*** Opening Exercise inputs ***

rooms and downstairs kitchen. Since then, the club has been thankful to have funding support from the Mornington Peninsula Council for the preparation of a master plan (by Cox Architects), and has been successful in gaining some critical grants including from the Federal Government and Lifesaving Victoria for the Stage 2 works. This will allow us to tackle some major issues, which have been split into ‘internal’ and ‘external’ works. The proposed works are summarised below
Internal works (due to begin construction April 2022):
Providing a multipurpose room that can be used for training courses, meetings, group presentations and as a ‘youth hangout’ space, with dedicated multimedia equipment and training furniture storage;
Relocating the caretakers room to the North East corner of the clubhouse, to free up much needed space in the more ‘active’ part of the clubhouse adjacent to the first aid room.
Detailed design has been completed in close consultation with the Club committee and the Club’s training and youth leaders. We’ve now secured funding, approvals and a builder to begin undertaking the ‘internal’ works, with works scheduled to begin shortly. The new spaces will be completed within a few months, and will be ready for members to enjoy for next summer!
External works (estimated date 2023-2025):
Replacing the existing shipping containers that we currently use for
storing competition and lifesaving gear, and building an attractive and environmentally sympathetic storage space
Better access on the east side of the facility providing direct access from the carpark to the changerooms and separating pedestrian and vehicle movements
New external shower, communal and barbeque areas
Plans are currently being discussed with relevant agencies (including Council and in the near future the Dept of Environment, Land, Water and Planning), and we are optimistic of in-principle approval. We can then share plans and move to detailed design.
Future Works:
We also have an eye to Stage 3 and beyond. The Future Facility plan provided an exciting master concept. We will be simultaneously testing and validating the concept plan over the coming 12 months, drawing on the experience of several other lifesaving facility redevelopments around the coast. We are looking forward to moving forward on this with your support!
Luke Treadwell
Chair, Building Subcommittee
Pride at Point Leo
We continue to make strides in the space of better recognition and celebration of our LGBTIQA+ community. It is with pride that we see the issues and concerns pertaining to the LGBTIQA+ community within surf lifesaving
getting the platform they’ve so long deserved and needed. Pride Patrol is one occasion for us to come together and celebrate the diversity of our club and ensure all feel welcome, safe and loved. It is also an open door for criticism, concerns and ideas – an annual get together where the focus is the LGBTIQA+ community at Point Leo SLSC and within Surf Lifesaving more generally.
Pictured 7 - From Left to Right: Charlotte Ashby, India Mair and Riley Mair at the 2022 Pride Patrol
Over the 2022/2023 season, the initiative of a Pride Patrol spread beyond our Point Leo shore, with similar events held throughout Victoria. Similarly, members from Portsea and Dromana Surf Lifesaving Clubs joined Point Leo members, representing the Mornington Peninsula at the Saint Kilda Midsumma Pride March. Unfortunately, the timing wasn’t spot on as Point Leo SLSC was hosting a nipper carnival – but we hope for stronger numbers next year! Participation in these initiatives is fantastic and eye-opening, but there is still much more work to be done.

*** Closing Exercise inputs ***

- Description of the task -
From the records, copy out each line that includes the string "currently".

- Response for this exercise -
Replacing the existing shipping containers that we currently use for
Plans are currently being discussed with relevant agencies (including Council and in the near future the Dept of Environment, Land, Water and Planning), and we are optimistic of in-principle approval. We can then share plans and move to detailed design.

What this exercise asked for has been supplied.